------ RECORDS FOR THIS EXERCISE

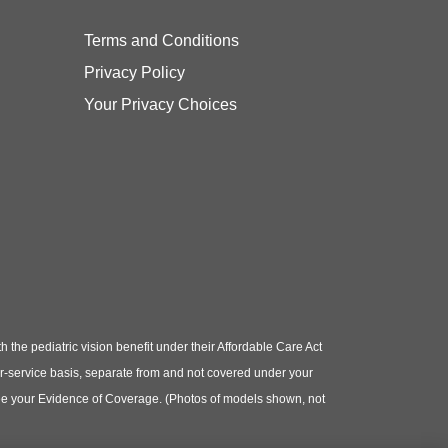
Terms and Conditions
Privacy Policy
Your Privacy Choices
e pediatric vision benefit under their Affordable Care Act
or-service basis, separate from and not covered under your
e see your Evidence of Coverage. (Photos of models shown, not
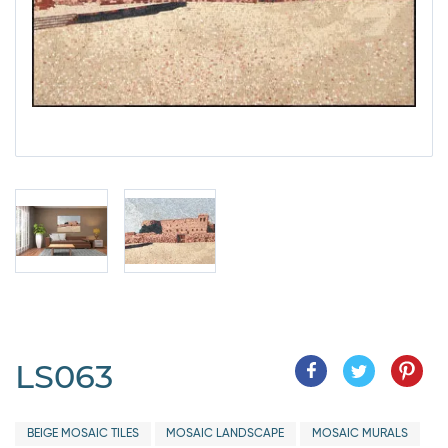
LS063
BEIGE MOSAIC TILES
MOSAIC LANDSCAPE
MOSAIC MURALS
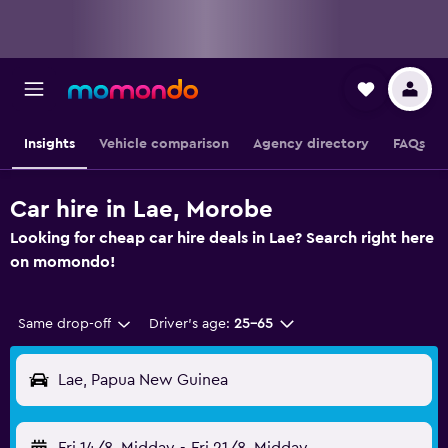
Insights
Vehicle comparison
Agency directory
FAQs
Car hire in Lae, Morobe
Looking for cheap car hire deals in Lae? Search right here
on momondo!
Same drop-off
Driver's age:
25-65
Lae, Papua New Guinea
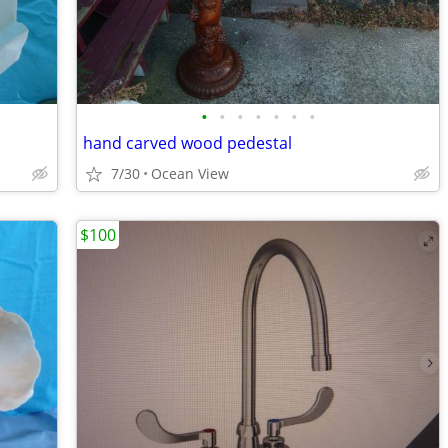
•
•
•
•
•
•
•
hand carved wood pedestal
7/30
Ocean View
$100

------------

EXERCISE INSTRUCTIONS
Above are the entries; count how many of their lines contain the word "MOSAIC" and give only that number.

OUTPUT
3